Module 06

Policy Choices Have Consequences

A low rate does not help a consumer who cannot find coverage. When rates are held below actuarially sound levels, the market responds — and the response is rarely what policymakers intended.

Cause and effect

How rate suppression travels through the market

Policy Choice

Artificially suppress rates or impose arbitrary pricing mandates

When rates are held below the cost of risk, insurers cannot collect enough premium to match expected losses, cover expenses, and maintain the capital required to keep writing business in Texas.

Potential Market Response

The market reprices what it cannot reprice in dollars

  • Companies reduce new business
  • Companies limit exposure in high-risk areas
  • Underwriting tightens
  • Coverage options shrink
  • Residual markets grow
  • Consumers face fewer choices
  • Rate increases become delayed and larger
  • Market confidence weakens
Consumer Impact

The cost lands where it was meant to be avoided

  • Less availability
  • Fewer coverage options
  • Less competition
  • Harder-to-place risks
  • More pressure on state-backed mechanisms
Two timelines, two stories

Short-term appearance vs. long-term risk

Short-Term Appearance

Lower rates on paper.

In the immediate filing window, the headline number can look better than the underlying cost of risk supports.

Long-Term Risk

Fewer companies willing to write coverage.

Carriers pull back, new entrants hesitate, residual mechanisms grow, and Texans feel the cost as availability — not as price.

A Cautionary Lesson

When Availability Becomes the Affordability Problem: A California Caution

California offers a cautionary lesson for Texas policymakers: when rate regulation becomes too slow, too political, or disconnected from actuarial risk, consumers can face fewer choices, reduced availability, and greater reliance on last-resort coverage.

Texas Approach
  • File-and-use rate system
  • Rates filed with TDI
  • TDI can review and disapprove rates that are excessive, inadequate, unreasonable, or unfairly discriminatory
  • Policy forms require prior approval
  • Competition helps discipline price and service
  • Companies can make incremental adjustments as risk changes
  • Consumers benefit from a broader set of market choices
California Fact Box

California's own insurance department describes its current strategy as an effort to stabilize the market, increase availability, and reduce reliance on the FAIR Plan. The department reports hundreds of distressed ZIP codes, significant FAIR Plan policy counts, and rate filing approval timelines measured in hundreds of days.
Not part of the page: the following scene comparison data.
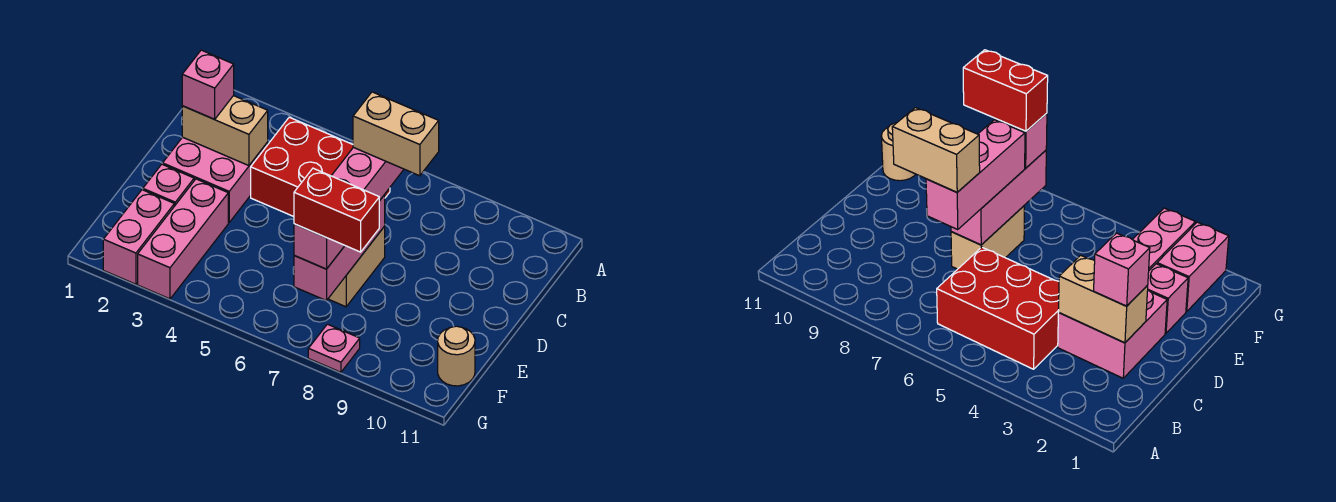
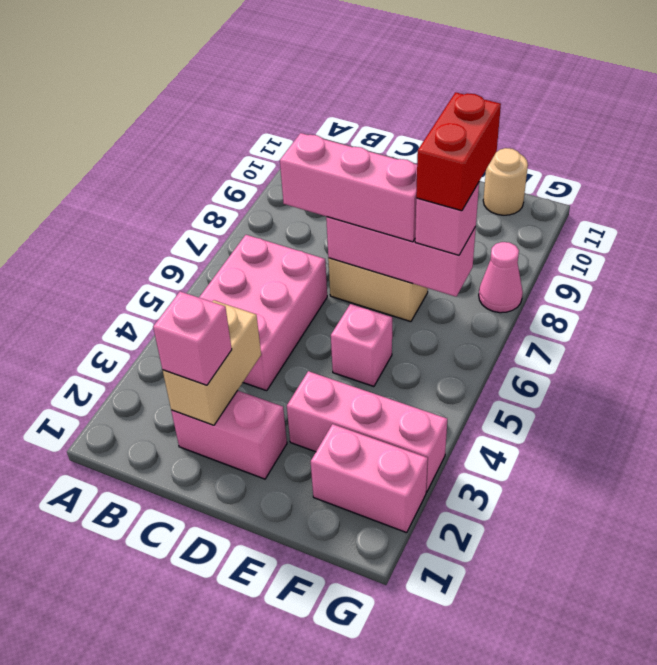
red 2x3 brick [251,117,390,217] -> pink 2x3 brick [199,235,327,391]
pink 2x2 brick [163,137,268,222] -> pink 1x2 brick [171,391,287,479]
tan 1x2 brick [353,92,439,176] -> none
pink 1x1 brick [143,164,194,206] -> pink 1x1 brick moved to [331,304,392,387]
pink 1x1 plate [308,324,360,372] -> pink 1x1 cone [479,242,523,313]

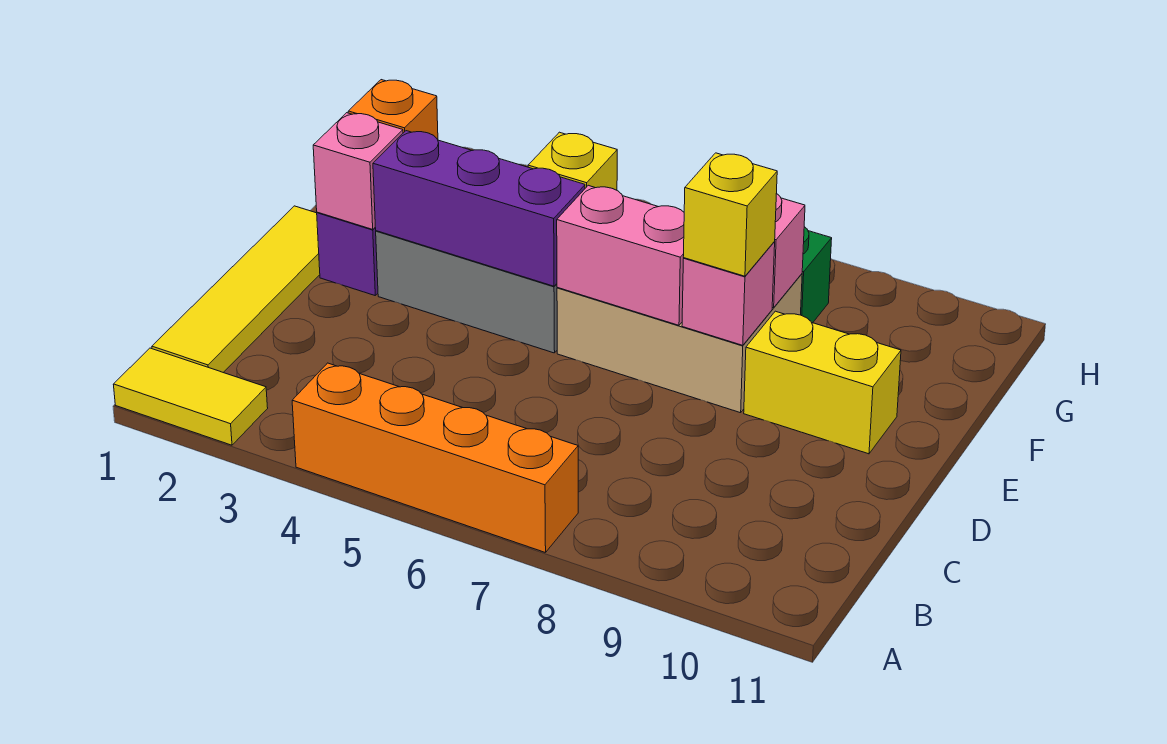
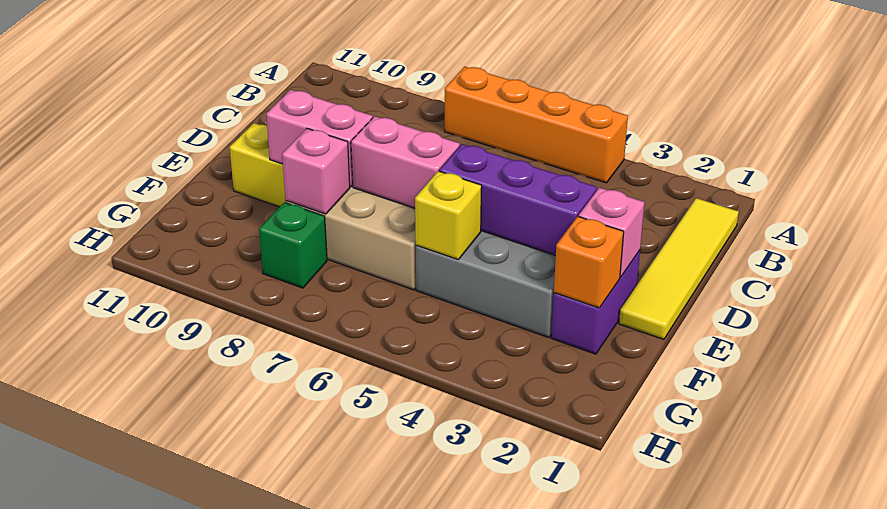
yellow 1x2 tile [113,348,268,445] -> none
pink 1x1 brick [682,242,775,345] -> pink 1x2 brick [266,90,373,187]
yellow 1x1 brick [683,153,777,276] -> none

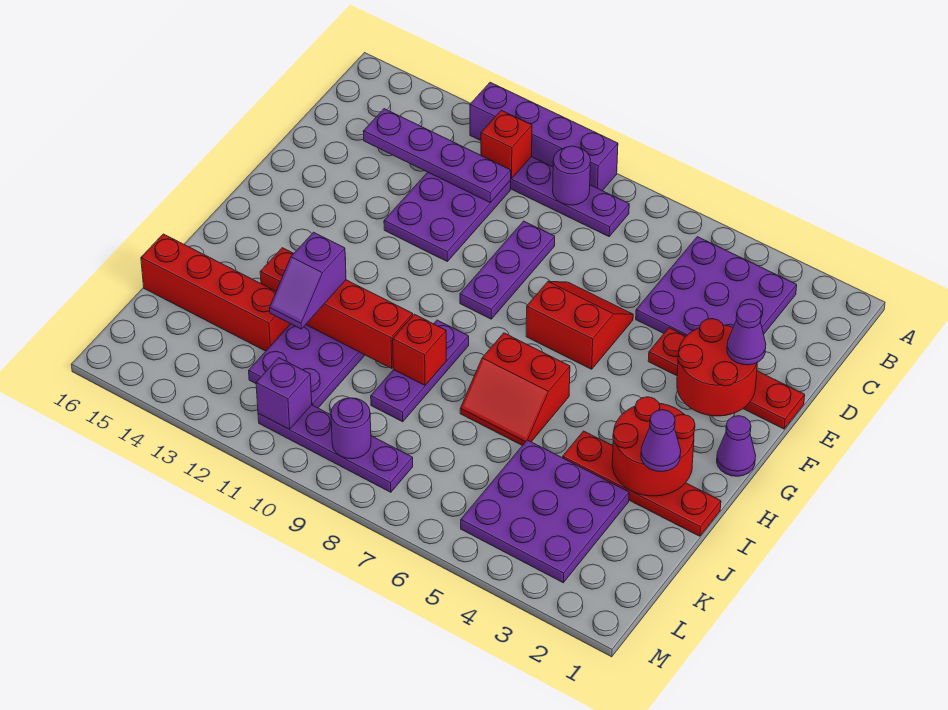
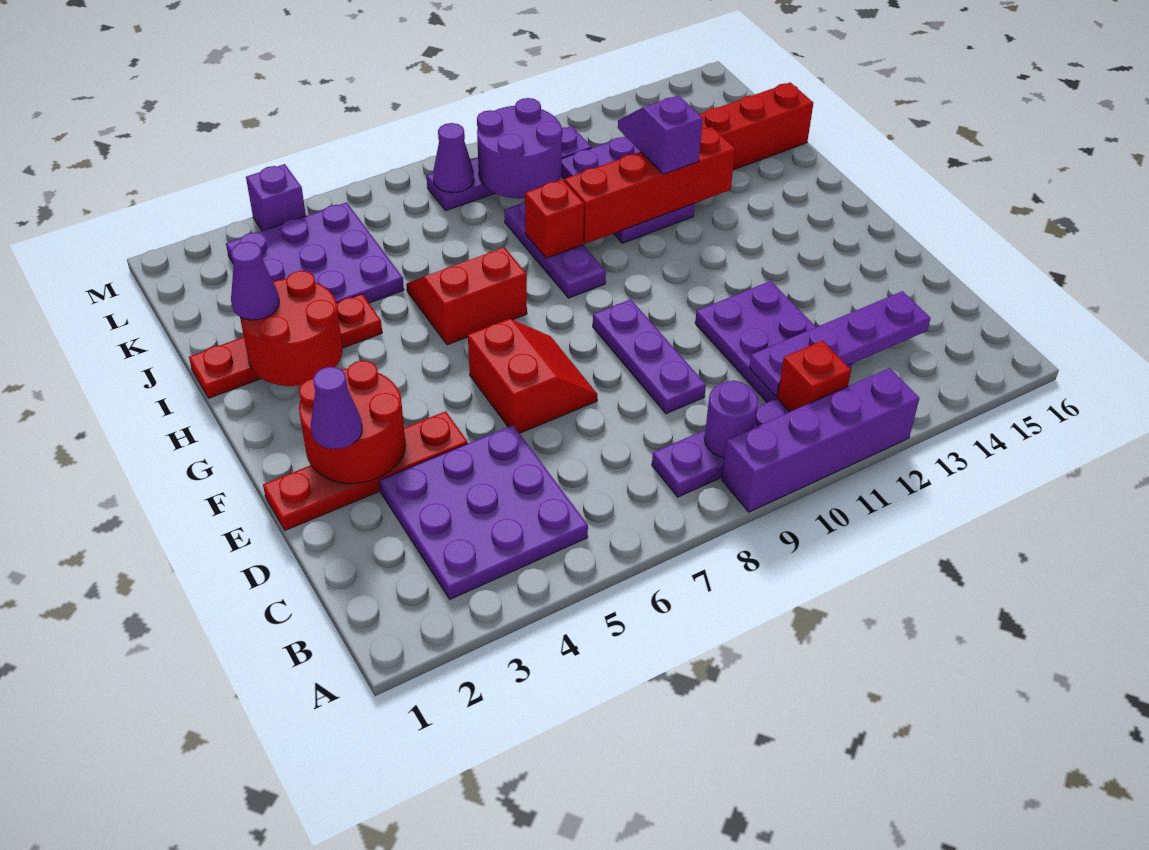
red 2x2 slope [526,281,633,369] -> red 2x2 slope turned to [468,319,597,433]
purple 1x1 cone [717,416,756,476] -> purple 1x1 cone moved to [433,123,474,193]
purple 1x1 round brick [331,398,371,459] -> purple 2x2 round brick [477,98,562,198]
purple 1x1 brick [256,358,312,429] -> purple 1x1 brick moved to [246,164,306,231]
  • Slower approval process
  • Greater risk that rates become outdated before approval
  • Higher political pressure on rate decisions
  • Companies may reduce exposure if rates cannot keep pace with risk
  • Consumers may face fewer options
  • Last-resort markets may grow

A low rate does not help a consumer who cannot find coverage.

The policy lesson

Texas should avoid policies that create outdated rates, discourage insurer participation, or increase reliance on state-backed mechanisms. Affordability and availability cannot be separated.

Other large states facing insurance stress have also had to pursue major reforms to restore private market participation and reduce pressure on state-backed coverage mechanisms.

Sources: California Department of Insurance Sustainable Insurance Strategy materials; California Assembly Insurance Committee background materials; TCAIS File-and-Use analysis.

Staffer Summary

Texas can learn from other states without copying their problems. A strong insurance market requires both affordability and availability. Sound policy should reduce real cost drivers while preserving competition, solvency, and consumer choice.

Policy Mistake to Avoid

Do not confuse short-term rate suppression with long-term affordability. True affordability requires a stable market where coverage remains available.

Better Policy Standard

Ask whether a proposal reduces real cost drivers, preserves competition, protects solvency, and keeps companies willing to write in Texas.

  • Does it reduce real cost drivers?
  • Does it preserve competition?
  • Does it protect solvency?
  • Does it keep companies writing in Texas?
Staffer Summary

Affordability and availability are the same conversation. Rates suppressed below actuarially sound levels can shrink consumer choice, push risk into residual markets, and weaken the competition that disciplines price over time.